University President Dave Frohnmayer started off 2008 with good news for Oregonians in the low-income bracket. On Jan. 2, Frohnmayer revealed a new, unique student aid program called PathwayOregon. Effective beginning in fall 2008, the Pathway program will support incoming freshmen from low-income families by paying for the costs of education that state and federal aid programs won’t cover.
In other words, a University freshman who qualifies for a Pell Grant or other form of financial aid but still has costs to pay can have them covered entirely under PathwayOregon. According to University estimates, 400 of the 2,300 incoming freshmen expected to enroll fall term will qualify for this aid. In some cases, the program will even cover students’ room and board.
The need for Oregon’s flagship university to reach cash strapped students was evidenced by a report from The Education Trust, an independent nonprofit organization formerly affiliated with the American Association for Higher Education. The report, published in 2006, examined all 50 states’ flagship schools and graded them based on their accessibility to minorities and students from low-income families. The University received an F in minority access and a D in low-income access, and was one of seven schools nationwide to receive an F overall.
Tuition at the University has risen steadily since 2000 – as much as 50 percent by some estimates. So it’s no wonder these two groups are bearing the brunt of rising costs. This is not a private school, where administrators pick and choose applicants at their whim. Whether prospective students can afford the costs of a public education is secondary to whether they can succeed given the proper chance.
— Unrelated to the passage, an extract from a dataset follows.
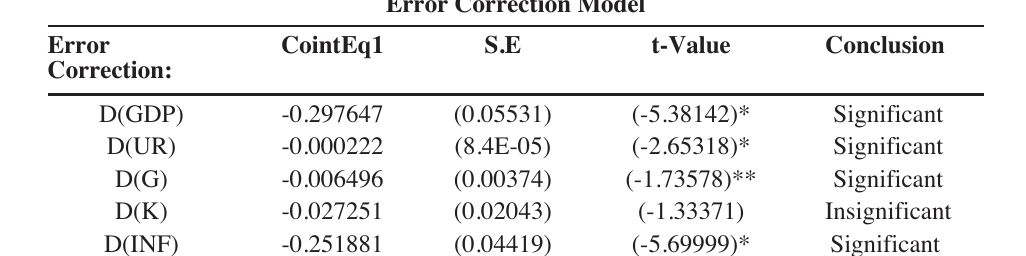
Error Correction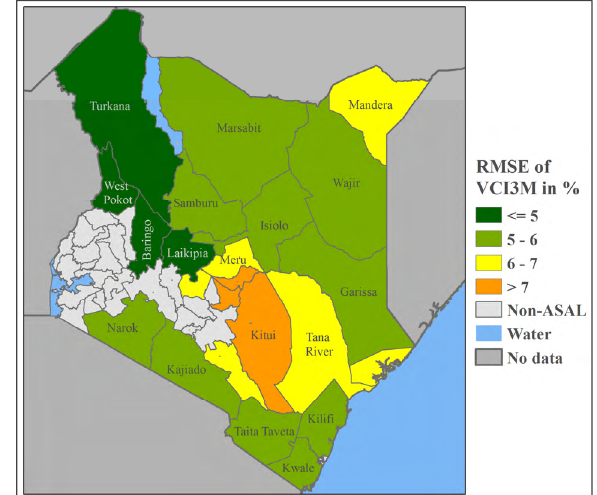
Figure 5: Intra-annual agreement/disagreement between monthly updated FEWS NET and BOKU VCI3M values. (green) coefficient of determination (R²), (blue) root mean Figure 7: Variations of root mean square error (RMSE) between square error (RMSE) between the two data sets. In (orange) monthly FEWS NET and BOKU VCI3M values for ASAL time course of the average NDVI of ASAL counties. Lines are counties. Counties outside the ASAL area are shown in grey. only shown for reader's convenience The observed minimum RMSE was 4.3 and the maximum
The mission of any university in high enough standing to be considered a flagship school must be to provide a thorough and affordable education to those who have earned the opportunity to attend. As more students qualify for the Pathway program in the years to come, it may become necessary for the University to restructure some of its existing student aid programs. But due to the success of Campaign Oregon, which has already brought more than $600 million to the University, this change should be minimal. PathwayOregon will work effectively, albeit incrementally, toward reversing the University’s sub par levels of access to low-income and minority students. That President Frohnmayer and the University administration are now taking direct action to reverse this trend is evidence that, despite previous shortcomings, the University is committed to providing an affordable education to everyone who deserves it.